The way Danny Brown raps isn’t identical to the way Danny Brown talks, but in conversation with the Michigan MC, a few similarities pop up: the wheezy hyena chuckles, the dry sense of humor, the easy confidence, the sense that he can murder this interview shit day or night, awake or asleep, braided or permed. Rapping, Brown works in two modes: a parody of a steroid-case bruiser spitting through and a strained, crazed yelp that’s half Eminem, half Ol’ Dirty Bastard, with the former’s ear for intricately structured rhymes and the latter’s willingness to play the ham.

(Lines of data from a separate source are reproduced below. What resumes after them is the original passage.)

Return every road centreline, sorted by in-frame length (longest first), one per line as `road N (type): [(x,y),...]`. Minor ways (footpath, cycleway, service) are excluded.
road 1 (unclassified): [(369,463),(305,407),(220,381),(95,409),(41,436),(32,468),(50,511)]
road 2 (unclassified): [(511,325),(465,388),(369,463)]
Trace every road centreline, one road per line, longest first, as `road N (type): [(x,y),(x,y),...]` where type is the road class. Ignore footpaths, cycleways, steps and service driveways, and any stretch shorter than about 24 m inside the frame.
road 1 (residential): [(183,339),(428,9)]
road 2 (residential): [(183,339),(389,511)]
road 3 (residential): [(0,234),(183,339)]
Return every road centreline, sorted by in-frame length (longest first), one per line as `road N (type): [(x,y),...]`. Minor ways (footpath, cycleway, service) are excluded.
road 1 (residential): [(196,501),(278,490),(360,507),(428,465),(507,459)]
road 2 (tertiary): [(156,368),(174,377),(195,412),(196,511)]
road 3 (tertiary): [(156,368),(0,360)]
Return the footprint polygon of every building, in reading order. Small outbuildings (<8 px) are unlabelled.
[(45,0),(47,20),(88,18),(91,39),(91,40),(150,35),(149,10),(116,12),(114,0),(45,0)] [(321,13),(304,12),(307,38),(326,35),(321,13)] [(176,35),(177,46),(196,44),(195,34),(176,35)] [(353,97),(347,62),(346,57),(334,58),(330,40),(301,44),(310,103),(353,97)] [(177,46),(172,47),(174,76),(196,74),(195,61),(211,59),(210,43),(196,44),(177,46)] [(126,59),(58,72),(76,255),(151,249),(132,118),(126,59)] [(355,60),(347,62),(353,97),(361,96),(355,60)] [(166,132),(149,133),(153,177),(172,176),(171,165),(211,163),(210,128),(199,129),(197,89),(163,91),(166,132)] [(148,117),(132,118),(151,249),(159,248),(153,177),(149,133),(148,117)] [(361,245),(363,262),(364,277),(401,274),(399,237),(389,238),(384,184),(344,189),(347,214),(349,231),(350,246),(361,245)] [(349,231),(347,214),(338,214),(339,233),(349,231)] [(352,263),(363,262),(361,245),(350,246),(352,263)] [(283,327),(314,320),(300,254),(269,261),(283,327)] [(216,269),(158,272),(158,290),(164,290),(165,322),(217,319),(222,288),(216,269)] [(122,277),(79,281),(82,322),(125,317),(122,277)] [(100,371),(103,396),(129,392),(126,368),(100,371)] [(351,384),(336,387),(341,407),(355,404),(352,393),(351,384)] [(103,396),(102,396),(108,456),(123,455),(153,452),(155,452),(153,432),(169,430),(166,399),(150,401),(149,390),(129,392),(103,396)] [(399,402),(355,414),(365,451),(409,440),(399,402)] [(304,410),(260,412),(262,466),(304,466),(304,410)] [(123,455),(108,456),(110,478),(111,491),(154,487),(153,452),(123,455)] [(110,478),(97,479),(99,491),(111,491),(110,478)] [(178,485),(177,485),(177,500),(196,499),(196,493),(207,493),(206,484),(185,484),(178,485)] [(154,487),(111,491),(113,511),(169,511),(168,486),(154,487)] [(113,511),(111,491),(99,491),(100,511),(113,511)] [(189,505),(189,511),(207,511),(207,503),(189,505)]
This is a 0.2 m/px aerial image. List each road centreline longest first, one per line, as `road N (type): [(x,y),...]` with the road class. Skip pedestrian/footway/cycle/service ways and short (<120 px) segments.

A decade into Brown’s rocky rap career, the mean streets of Detroit are his inspiration; poverty, depravity, and how one fuels the other are as much his grand themes as exhibitionist cunnilingus or dreaming up funny nicknames for strains of marijuana. And if 2010’s The Hybrid, his first high-profile solo mix tape, established Brown’s urban diorama—abject gross-outs, debauched slice-of-life vignettes, thinly veiled PSAs, a brief history of his family’s history with illegal substances—last year’s XXX (Fool’s Gold) exploded it to feature-film dimensions with the no-holds barred hedonism of its first half giving way to a series of heart-scarring sequels and prequels: straw-woman party girls like the ones Brown’s been mounting emerging as broken souls, hard-knock childhood tales, gangs of metal-stripping marauders. XXX (which clocked in at No. 28 on the most recent Pazz & Jop poll) takes root and wraps its branches around the listener, the encyclopedic spiral of referents jibing with the devilishly psychedelic array of daring, wide-earred beats, the apparently endless, compressed strings of marvelous couplets. Brown has more winners in two songs than most rappers manage in an entire album. If you’ve only familiar with the 31-year old’s breast-beating, scene-stealing spots on Das Racist, Mister Muthafuckin’ eXquire, or Mach Five tracks, you haven’t heard the full Danny Brown.
Earlier this month, Brown filled SOTC in on his writing process, his love for Joy Division, and what it means to take “blunts to the face.”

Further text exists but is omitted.